I have been watching the changes that have been coming down the pike for quite some time now with regard to local search. I am not some kind of an expert but I am certainly aware of the trends and changes. Google has been innovating at breakneck speed and most of their innovations have been related to mobile devices, mobile search, and ways for end users to find what they want, when they want it, when they are on the go.

Now my question is, “While all of these whiz bang gadgets and thingies are cool, who are best served by them?” The search industry’s answer is, “everyone,” but I am not convinced that that is the case, or even will be the case for a long time, if ever. Why? Because having a nifty smart phone device is for a certain kind of person. They skew younger (certainly younger than me) and they are people that are generally more associated with attention deficit disorder than anything else.

So where I am I going with this? Here’s my hypothesis. This type of “find it now” technology actually will not affect a larger portion of the people in the US because of where they live and more importantly “how” they live. Sure, it might be cool if you are in New York City visiting and looking for somewhere to have a good cup of coffee, but that works only in an urban setting. Folks in rural settings already know where they get the best cup of coffee because they are likely to have fewer choices, and their friends have pointed them there anyway, not Google.

I live in Wake Forest, NC, which is nice little town of about 25,000 people. When I found out about the “Near You Now” feature of Google’s mobile search, I tried it in town and it worked. It told me about the coffee shop (the only one on the main street of downtown”). After the cool factor wore off, though, I realized that in my limited geography, Google had simply told me what I already knew. Sure, if I am a visitor to any area, this could be helpful, but the volume of “visitors” to Wake Forest that are completely clueless about the services available are few relative to the overall population.

Oh, and most people in the US? They don’t travel much. If it’s a week a year it’s a lot, and many like to shut down their gadgets during that time. So how does that help the local business who is looking to tap into the mobile crowd?

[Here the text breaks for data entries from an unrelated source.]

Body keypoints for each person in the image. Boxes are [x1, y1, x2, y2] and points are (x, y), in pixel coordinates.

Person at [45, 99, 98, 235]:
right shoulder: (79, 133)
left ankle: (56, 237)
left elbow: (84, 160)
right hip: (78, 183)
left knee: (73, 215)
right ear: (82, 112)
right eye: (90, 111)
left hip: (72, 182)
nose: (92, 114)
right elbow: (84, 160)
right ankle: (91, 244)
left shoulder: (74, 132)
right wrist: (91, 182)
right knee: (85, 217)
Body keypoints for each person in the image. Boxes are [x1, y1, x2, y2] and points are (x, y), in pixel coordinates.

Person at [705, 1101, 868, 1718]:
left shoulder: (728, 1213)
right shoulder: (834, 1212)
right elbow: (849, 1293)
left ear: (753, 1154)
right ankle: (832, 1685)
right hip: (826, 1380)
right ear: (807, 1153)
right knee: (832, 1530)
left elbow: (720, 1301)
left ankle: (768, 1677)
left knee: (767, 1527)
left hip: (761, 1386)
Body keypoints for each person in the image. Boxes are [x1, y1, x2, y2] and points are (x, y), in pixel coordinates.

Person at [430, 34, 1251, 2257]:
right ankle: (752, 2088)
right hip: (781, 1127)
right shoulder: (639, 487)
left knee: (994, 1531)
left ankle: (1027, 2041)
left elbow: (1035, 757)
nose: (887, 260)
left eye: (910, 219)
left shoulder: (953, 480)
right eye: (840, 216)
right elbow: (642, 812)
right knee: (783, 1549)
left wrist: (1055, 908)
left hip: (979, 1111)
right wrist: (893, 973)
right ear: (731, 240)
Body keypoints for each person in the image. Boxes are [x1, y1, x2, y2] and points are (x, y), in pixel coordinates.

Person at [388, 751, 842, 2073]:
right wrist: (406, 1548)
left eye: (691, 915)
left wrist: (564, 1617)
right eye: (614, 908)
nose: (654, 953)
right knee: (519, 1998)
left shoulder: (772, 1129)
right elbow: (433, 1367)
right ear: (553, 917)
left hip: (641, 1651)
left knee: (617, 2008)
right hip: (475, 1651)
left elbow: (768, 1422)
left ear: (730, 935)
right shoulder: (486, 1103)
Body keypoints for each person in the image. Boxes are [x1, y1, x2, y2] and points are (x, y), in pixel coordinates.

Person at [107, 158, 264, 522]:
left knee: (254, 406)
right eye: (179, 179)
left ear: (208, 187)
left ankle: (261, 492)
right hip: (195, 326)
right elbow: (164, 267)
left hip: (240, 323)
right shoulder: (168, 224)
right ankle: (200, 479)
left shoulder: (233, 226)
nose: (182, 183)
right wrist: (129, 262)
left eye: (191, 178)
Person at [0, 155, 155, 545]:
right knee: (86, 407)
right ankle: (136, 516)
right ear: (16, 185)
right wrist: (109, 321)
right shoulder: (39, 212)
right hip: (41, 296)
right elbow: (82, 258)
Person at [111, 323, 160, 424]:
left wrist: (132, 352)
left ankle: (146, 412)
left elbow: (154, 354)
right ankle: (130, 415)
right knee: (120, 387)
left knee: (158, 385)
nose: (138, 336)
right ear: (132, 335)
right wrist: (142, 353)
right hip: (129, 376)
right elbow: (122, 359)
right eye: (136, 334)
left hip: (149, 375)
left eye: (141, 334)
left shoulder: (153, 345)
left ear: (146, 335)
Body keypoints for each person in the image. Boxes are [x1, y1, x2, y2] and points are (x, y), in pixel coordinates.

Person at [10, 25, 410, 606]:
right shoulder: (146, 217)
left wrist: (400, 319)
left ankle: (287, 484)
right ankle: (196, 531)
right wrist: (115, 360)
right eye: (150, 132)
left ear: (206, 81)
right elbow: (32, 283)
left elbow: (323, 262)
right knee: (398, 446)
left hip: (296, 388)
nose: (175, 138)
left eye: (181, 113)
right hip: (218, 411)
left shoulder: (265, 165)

So, on a local level these kinds of services really don’t do much, unless local to you means Boston, New York, Chicago, Dallas, LA, etc. What means something to the rural citizen is where their friends are. Knowing that maybe people like Foursquare (the location-based game that tells people where you are and gives rewards for participation) are on to something bigger. It’s not the place, it’s the people. How about that? People in much of the world value relationships over things. Who woulda thunk?

So what I am going to be keeping my eye on is which people are using the types of cool urban-centric services that are associated with the mobile Web. As a marketer, it will be important to not fall into the trap that everyone uses their mobile device in the same way. Honestly, there would be little that Google could tell me about Wake Forest, NC that I don’t already know by virtue of living here.

So for the rural crowd, what happens when the “neat-o!” factor wears off on these services? Probably the same as always–they will look to find their friends and talk about how they get out of the town that they know so much about.